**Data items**
_____
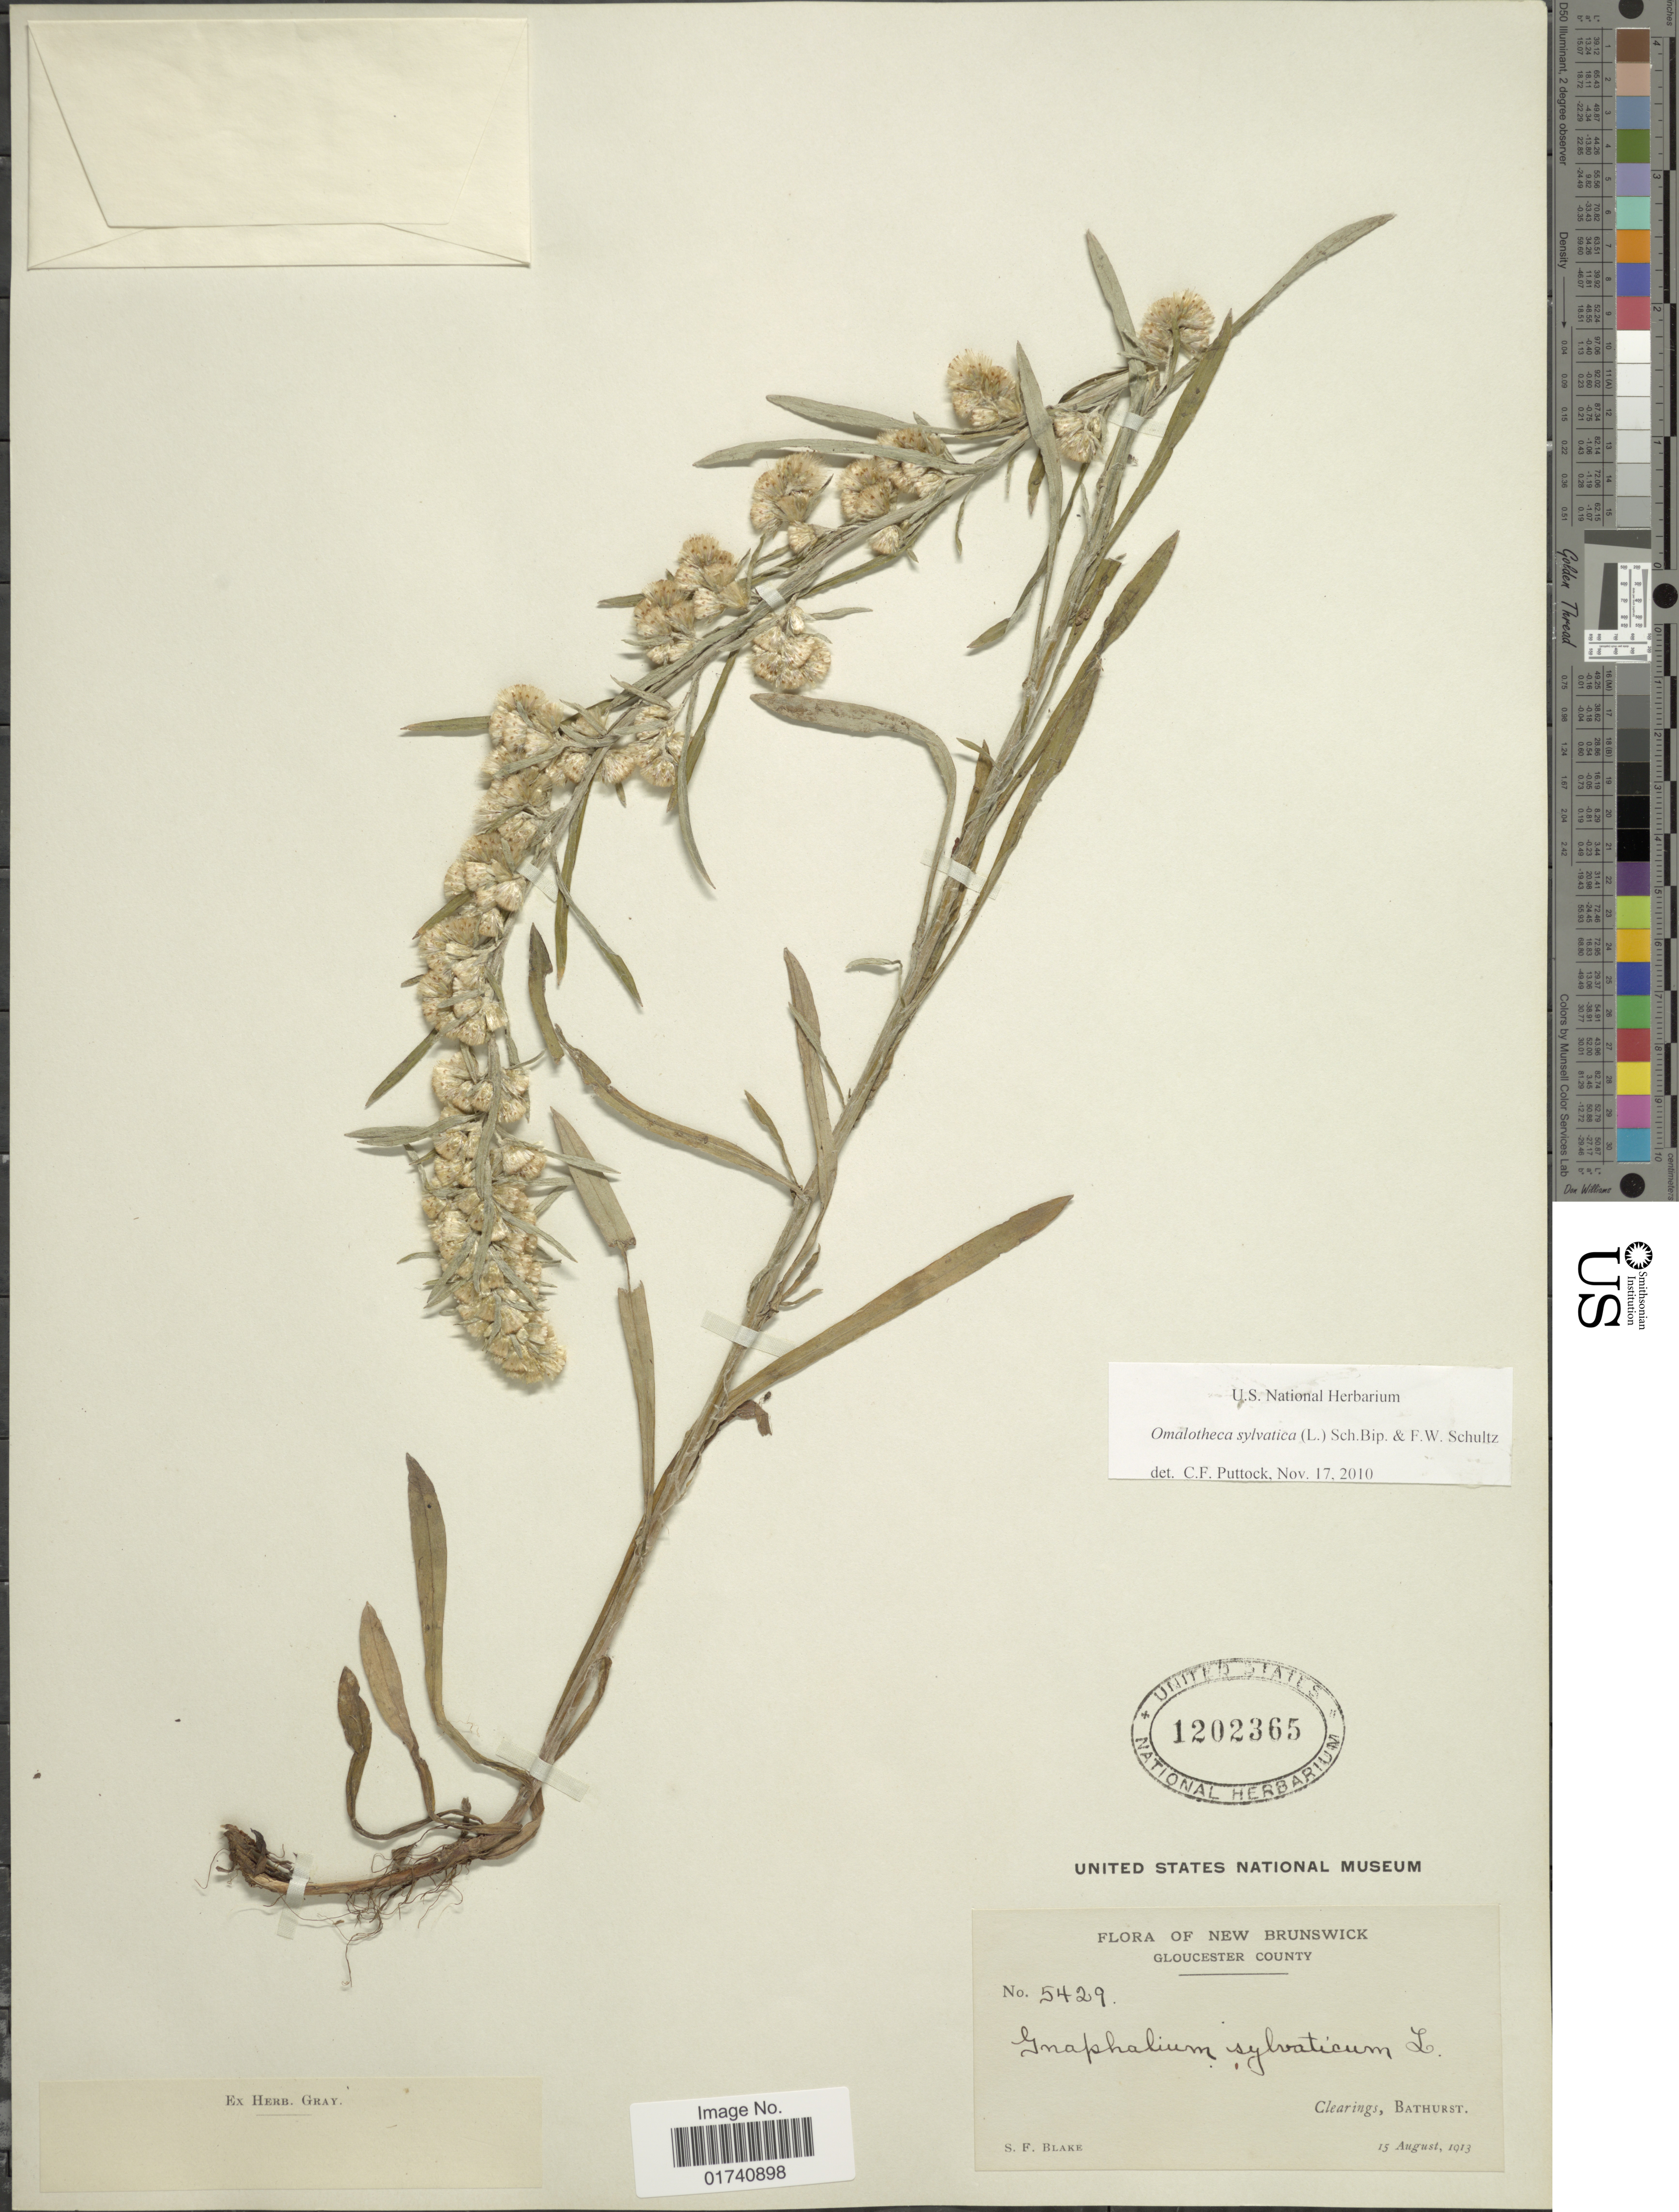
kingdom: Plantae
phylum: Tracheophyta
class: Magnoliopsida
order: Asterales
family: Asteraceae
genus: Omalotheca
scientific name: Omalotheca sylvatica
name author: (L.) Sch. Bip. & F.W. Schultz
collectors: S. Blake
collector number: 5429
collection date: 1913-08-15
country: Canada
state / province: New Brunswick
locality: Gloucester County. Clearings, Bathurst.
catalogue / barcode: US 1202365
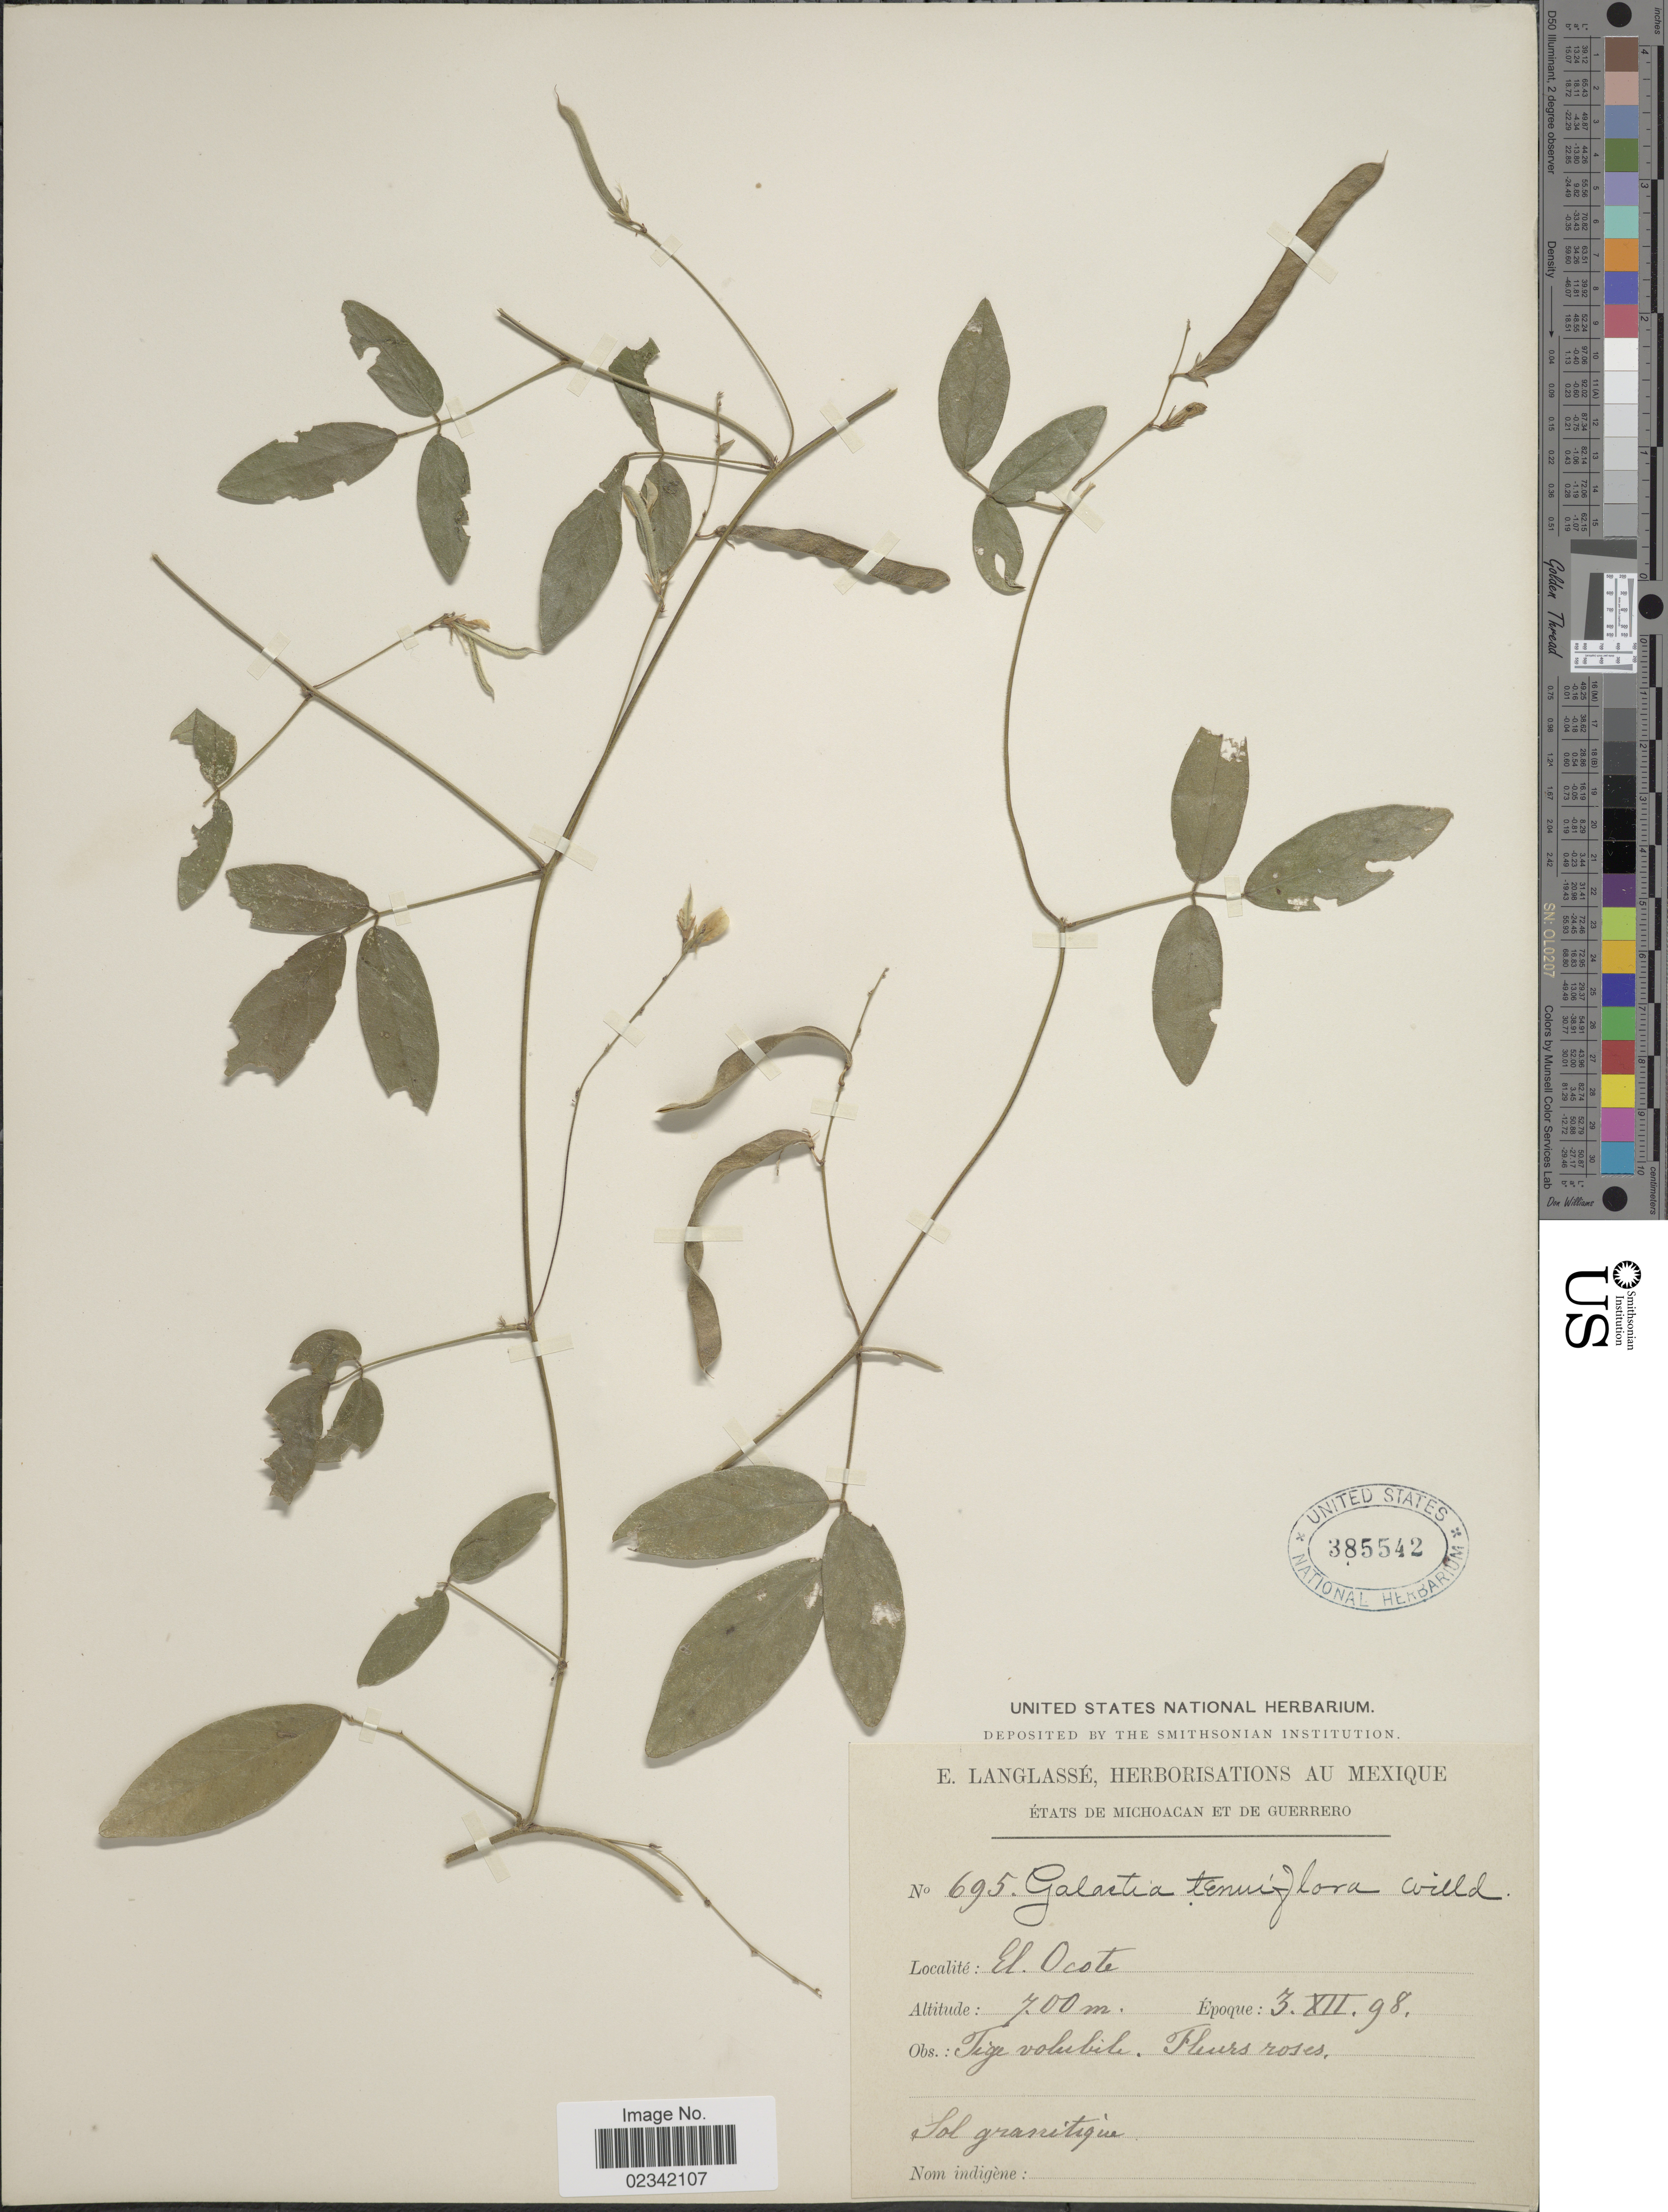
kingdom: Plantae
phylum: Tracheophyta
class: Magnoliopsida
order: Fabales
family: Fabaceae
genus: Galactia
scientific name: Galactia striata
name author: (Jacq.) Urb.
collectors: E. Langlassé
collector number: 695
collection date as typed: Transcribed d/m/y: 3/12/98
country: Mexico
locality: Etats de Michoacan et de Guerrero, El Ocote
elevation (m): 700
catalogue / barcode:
_____
**EXERCISE DIRECTIONS**
Could you lay out every line of the items above as a numbered list, skipping blank lines and leaving the pictures out?

**EXERCISE ANSWER**
1. kingdom: Plantae
2. phylum: Tracheophyta
3. class: Magnoliopsida
4. order: Asterales
5. family: Asteraceae
6. genus: Omalotheca
7. scientific name: Omalotheca sylvatica
8. name author: (L.) Sch. Bip. & F.W. Schultz
9. collectors: S. Blake
10. collector number: 5429
11. collection date: 1913-08-15
12. country: Canada
13. state / province: New Brunswick
14. locality: Gloucester County. Clearings, Bathurst.
15. catalogue / barcode: US 1202365
16. kingdom: Plantae
17. phylum: Tracheophyta
18. class: Magnoliopsida
19. order: Fabales
20. family: Fabaceae
21. genus: Galactia
22. scientific name: Galactia striata
23. name author: (Jacq.) Urb.
24. collectors: E. Langlassé
25. collector number: 695
26. collection date as typed: Transcribed d/m/y: 3/12/98
27. country: Mexico
28. locality: Etats de Michoacan et de Guerrero, El Ocote
29. elevation (m): 700
30. catalogue / barcode:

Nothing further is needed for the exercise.